*** TESTO DEL DOCUMENTO

Il tour della mondezza romana. Ecco dove finisce

Il camion dell’Ama è rosso porpora, bordi gialli. Si accosta al cassonetto, lo aggancia con due bracci meccanici, lo solleva lentamente e rovescia il contenuto nel suo grande “stomaco” maleodorante. Inizia sempre così il lungo viaggio dell’immondizia romana. Inizia così, da una strada qualunque del quartiere San Giovanni, della Balduina o del Casilino, per finire chissà dove: a Pordenone se si tratta di rifiuto organico, nella Lucchesia se si parla di carta, addirittura in Romania, in Bulgaria o in Portogallo se il rifiuto indifferenziato entra nel circuito degli impianti di trattamento di proprietà di Manlio Cerroni a Malagrotta.
In totale sono 62 i siti che in tutta Italia accolgono l’immondizia prodotta a Roma, sparsi in 10 regioni. E, come se non bastasse, c’è anche l’Europa: est, con Romania, Bulgaria, ovest col Portogallo. È lì che il novantenne Cerroni (avvocato, autodefinitosi «il re dei monnezzari») possiede tre delle sue 114 discariche dislocate in tutto il mondo.
A questi tre Paesi presto si aggiungeranno anche Germania e Austria, dove Ama ha scelto, dopo una gara d’appalto, di inviare 160 mila tonnellate di immondizia l’anno. Bisognerà attendere le autorizzazioni richieste pochi giorni fa dalla Regione ma il più sembra fatto. E così si aggiungeranno i treni ai 183 camion che già oggi, dalla capitale, partono verso le più diverse destinazioni in una sorta di paradossale ribaltamento del detto “Tutte le strade portano a Roma”. Stavolta è “Tutte le strade portano i rifiuti di Roma”.

******
*** DATI GREZZI

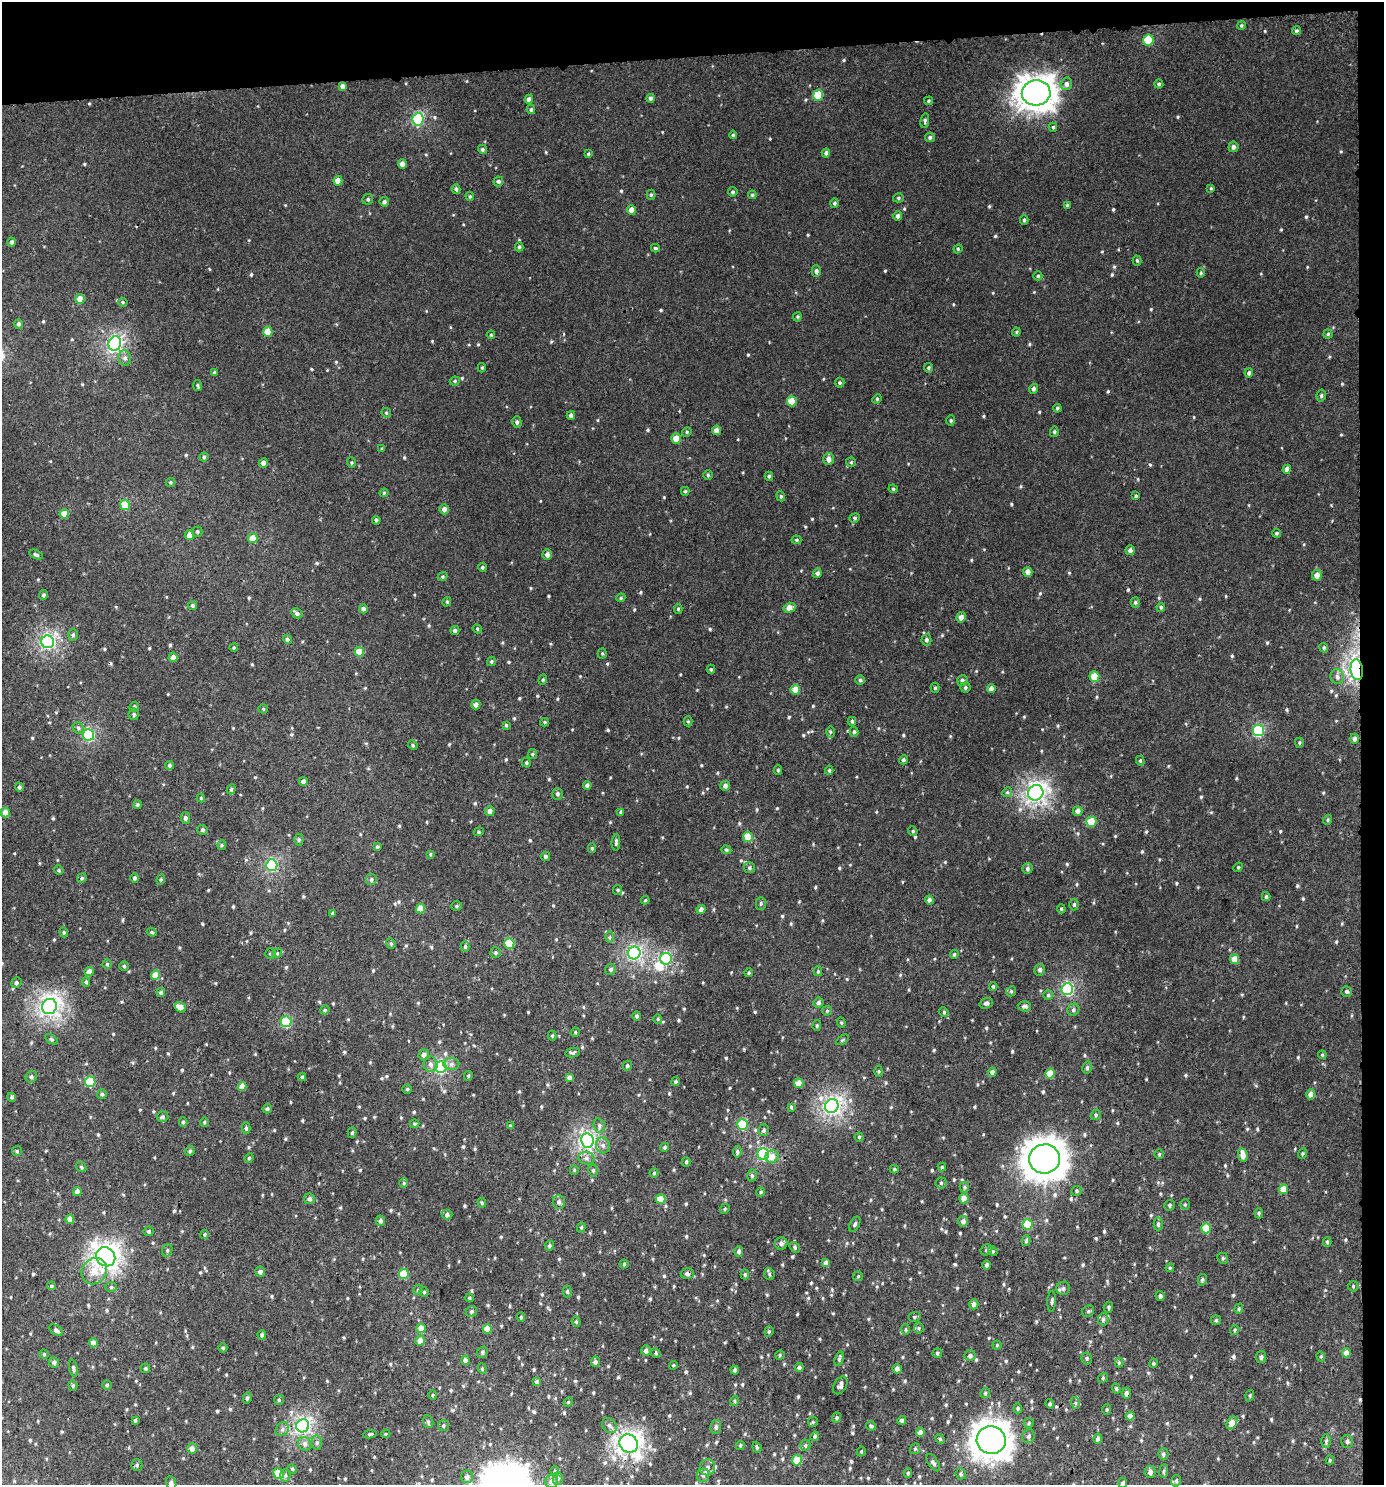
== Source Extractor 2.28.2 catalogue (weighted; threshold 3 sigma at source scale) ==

******

• CONSEGNA
Rispondi in base all'articolo sui rifiuti di Roma:
1. Dove finisce il rifiuto organico raccolto a Roma?
2. In quante regioni si trovano i 62 siti italiani che accolgono l'immondizia della capitale?
3. Quante tonnellate di immondizia l'anno Ama ha scelto di inviare in Germania e Austria?

• RISULTATO
1. A Pordenone.
2. In 10 regioni.
3. 160 mila tonnellate.